Retour sur la finale de la CanSat Belgium. Destinée à créer des vocations scientifiques chez des élèves de 5e secondaire, la compétition s'est clôturée le 24 avril à Elsenborn. Parmi les 30 équipes belges, 3 provenaient de la province de Luxembourg.

Un pas de tir, des équipes techniques, et des fusées… Bienvenue à la CanSat Belgium.

"C’est un concours européen inventé par l’ESA, l’Agence spatiale européenne. Il existe un CanSat dans chaque pays d’Europe" explique Elise Munoz Torres, l'une des organisatrices du concours.

Envoyées à un kilomètre d’altitude, ces fusées emportent avec elles des mini-satellites. Les instruments embarqués captent pression, altitude et température… mais chaque équipe doit également proposer une mission originale. Pour sa première participation, l’équipe habaysienne de Saint-Benoît s’est ainsi lancée dans une mission de surveillance du ciel :

"On a une caméra embarquée qui va détecter les objets grâce à l'IA et aussi aux couleurs des objets. Comme si on voulait détecter des drones, par exemple, avec les intrusions de drones qu'il y a eu, ici même à Elsenborn. On voulait essayer de faire quelque chose qui pourrait être utile" raconte Alexis Vast, l'un des membres de l'équipe Skysight de l'Institut St Benoît.

Conception 3D de la canette, électronique, codage… les élèves se sont formés pendant plusieurs mois pour mener à bien leur mission ( voir notre reportage précédent ).

"Toutes des compétences qu'on ne développe pas forcément à l'école, qu'ils intègrent dans ce processus, c'est vraiment très appliqué, très concret, donc c'est vraiment très chouette" Gilles Grevisse, professeur de physique à Habay.

Alors que la journée a été marquée par de nombreux incidents techniques, l'équipe habaysienne est confiante. Et effectivement, l’envoi se passe sans encombre. Bien mieux que celui des équipes arlonaises Pegasus et Héliosia qui ont partagé la même fusée... et la même explosion en plein vol ! 

"La fusée a explosé pendant qu'elle s'envolait. Du coup, ça a déchiré notre parachute, mais la canette est intacte" commente un membre d'Héliosia. "C'est un des aspects de CanSat. On le savait, on était au courant. On a passé les jours à régler des problèmes. C'est une expérience comme une autre. On en tirera des choses positives et au moins, ça restera marqué dans nos mémoires !" réagissent deux autres élèves.

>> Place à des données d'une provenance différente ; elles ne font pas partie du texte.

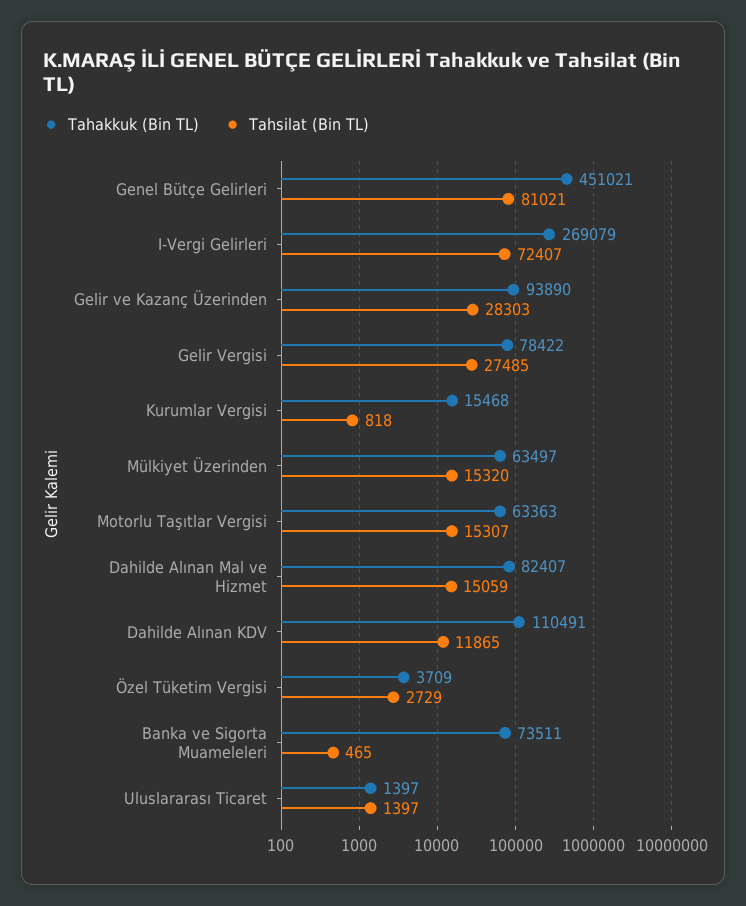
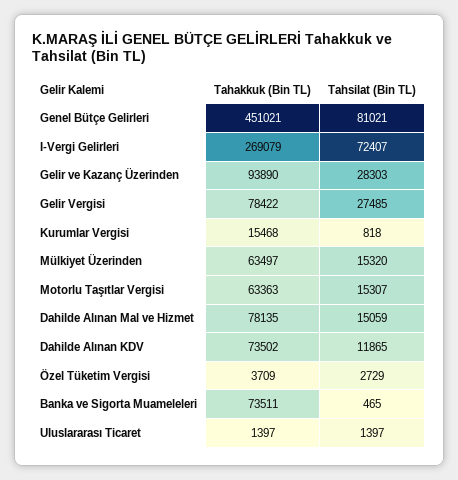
  {
    "Tahakkuk (Bin TL)": {
      "Genel Bütçe Gelirleri": 451021,
      "I-Vergi Gelirleri": 269079,
      "Gelir ve Kazanç Üzerinden": 93890,
      "Gelir Vergisi": 78422,
      "Kurumlar Vergisi": 15468,
      "Mülkiyet Üzerinden": 63497,
      "Motorlu Taşıtlar Vergisi": 63363,
-     "Dahilde Alınan Mal ve Hizmet": 82407,
+     "Dahilde Alınan Mal ve Hizmet": 78135,
-     "Dahilde Alınan KDV": 110491,
+     "Dahilde Alınan KDV": 73502,
      "Özel Tüketim Vergisi": 3709,
      "Banka ve Sigorta Muameleleri": 73511,
      "Uluslararası Ticaret": 1397
    },
    "Tahsilat (Bin TL)": {
      "Genel Bütçe Gelirleri": 81021,
      "I-Vergi Gelirleri": 72407,
      "Gelir ve Kazanç Üzerinden": 28303,
      "Gelir Vergisi": 27485,
      "Kurumlar Vergisi": 818,
      "Mülkiyet Üzerinden": 15320,
      "Motorlu Taşıtlar Vergisi": 15307,
      "Dahilde Alınan Mal ve Hizmet": 15059,
      "Dahilde Alınan KDV": 11865,
      "Özel Tüketim Vergisi": 2729,
      "Banka ve Sigorta Muameleleri": 465,
      "Uluslararası Ticaret": 1397
    }
  }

Présente depuis 10 ans à la CanSat, l’Institut Notre-Dame d’Arlon avait envoyé deux équipes en finale : Heliosia, qui mesure la bonne santé des forêts, et Pegasus, qui a conçu un double satellite pour une double mesure du terrain depuis les airs.

Une troisième place wallonne pour Pegasus

Comme la conquête spatiale, la CanSat connaît des réussites et des échecs… mais l’expérience reste. Après présentation des résultats des missions au jury, c’est l'école européenne BXL 4 qui a finalement décroché la première place. Parmi les 10 équipes wallonnes, le Collège Saint-Michel de Gosselies s'est hissée en tête du podium wallon, tandis que Pegasus y a décroché la troisième place.

De quoi entretenir la flamme CanSat pour la prochaine édition : les inscriptions seront ouvertes à la rentrée de septembre.